The central notion conjured by the concept of museum storage would appear to be that of future use. This chapter investigates the teleology implicit in this notion. The dichotomy of storage and display looms large in contemporary museum practice: either something is shown or it is in storage, although displays of open storage aim to challenge this. There also appears to be an implicit conflation between display and use: displaying an object is often thought of as putting it to use, although this neglects museums’ research spaces where objects are used but neither stored nor displayed as such. At some level, the need for storage suggests that a given institution simply possesses ‘too much’ to display or use, generating new technological claims to accessibility, most notably ‘virtual’ access via online platforms, especially through digital photography. But perhaps most important is the way museum storage has given rise to narratives of object bounty yet also endlessly deferred promises of value. Such promises appear linked, in turn, to a modern utilitarian assumption that such collections will prove useful or displayable or accessible at some point in the future – even though this future moment may never in fact arrive. Museum storage might thus be seen as one of the great administrative apparatuses of modern institutions and understood as participating in the promise of bureaucratic efficiency, reminiscent of Latour’s centres of calculation (centres of storage) in his model of the production of scientific knowledge.

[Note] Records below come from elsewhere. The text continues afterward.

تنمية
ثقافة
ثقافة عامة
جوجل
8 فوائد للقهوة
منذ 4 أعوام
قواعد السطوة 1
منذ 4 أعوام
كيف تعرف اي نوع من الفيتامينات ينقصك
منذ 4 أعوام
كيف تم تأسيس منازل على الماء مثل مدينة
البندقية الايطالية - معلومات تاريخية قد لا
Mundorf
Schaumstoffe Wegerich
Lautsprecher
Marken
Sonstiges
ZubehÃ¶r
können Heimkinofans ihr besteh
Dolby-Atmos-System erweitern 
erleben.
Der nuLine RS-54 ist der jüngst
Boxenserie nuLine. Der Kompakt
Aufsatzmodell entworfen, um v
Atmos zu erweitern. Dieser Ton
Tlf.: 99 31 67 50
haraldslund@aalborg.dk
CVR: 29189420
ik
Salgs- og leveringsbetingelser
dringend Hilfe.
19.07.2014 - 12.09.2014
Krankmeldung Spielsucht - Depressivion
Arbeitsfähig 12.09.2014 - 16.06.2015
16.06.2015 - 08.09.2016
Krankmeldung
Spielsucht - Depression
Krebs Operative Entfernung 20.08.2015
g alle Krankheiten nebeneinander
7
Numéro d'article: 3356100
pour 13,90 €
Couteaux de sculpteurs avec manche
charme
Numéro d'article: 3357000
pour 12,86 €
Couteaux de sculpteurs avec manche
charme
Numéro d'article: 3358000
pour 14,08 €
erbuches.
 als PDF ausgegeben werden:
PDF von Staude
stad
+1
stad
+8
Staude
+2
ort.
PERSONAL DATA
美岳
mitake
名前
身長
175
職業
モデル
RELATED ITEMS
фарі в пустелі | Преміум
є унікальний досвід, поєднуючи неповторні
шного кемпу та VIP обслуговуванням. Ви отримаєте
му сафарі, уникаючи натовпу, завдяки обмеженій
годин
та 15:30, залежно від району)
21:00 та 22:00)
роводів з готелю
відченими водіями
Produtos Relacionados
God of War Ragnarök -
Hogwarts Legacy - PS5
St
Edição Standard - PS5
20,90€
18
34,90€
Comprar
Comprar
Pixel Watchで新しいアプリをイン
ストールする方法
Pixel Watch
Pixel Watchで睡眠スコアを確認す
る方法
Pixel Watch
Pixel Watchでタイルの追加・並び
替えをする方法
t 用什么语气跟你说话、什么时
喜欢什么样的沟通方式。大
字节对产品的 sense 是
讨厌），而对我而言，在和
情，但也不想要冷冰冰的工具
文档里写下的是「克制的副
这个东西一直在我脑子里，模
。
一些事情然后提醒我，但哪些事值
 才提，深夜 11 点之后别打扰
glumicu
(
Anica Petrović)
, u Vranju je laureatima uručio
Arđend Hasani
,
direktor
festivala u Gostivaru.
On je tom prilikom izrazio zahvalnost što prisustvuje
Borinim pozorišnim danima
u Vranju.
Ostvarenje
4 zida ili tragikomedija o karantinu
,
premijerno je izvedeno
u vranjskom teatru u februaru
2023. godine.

This chapter reflects on these themes in the performance of storage in relation to the collecting practices of Sir Hans Sloane (1660–1753). Sloane both pre-dates and undergirds modern narratives about the evolution of public museums: he collected, stored and displayed curiosities in his London home from the 1680s to the 1740s before willing his collections to the British nation. In the process, he created the first national museum freely accessible to a universal public, in the form of the British Museum, which opened in 1759, thus marking the shift from Baroque aristocratic chambers of wonders to public galleries of useful knowledge in narratives of museum history. This chapter challenges the dichotomy between storage and display by examining how Sloane’s storage in fact functioned as a form of display – one that aestheticised his collections while exhibiting the technical prowess of his specimen preservation. It makes something of the Gothic connotations of ‘Tales of the Crypt’ by discussing how Sloane became something of a museological ‘madwoman in the attic’, as much of his collection was moved from display to storage (or indeed destroyed) by subsequent curatorial regimes at the British Museum, and became linked to discourses of embarrassment, monstrosity, madness and rubbish.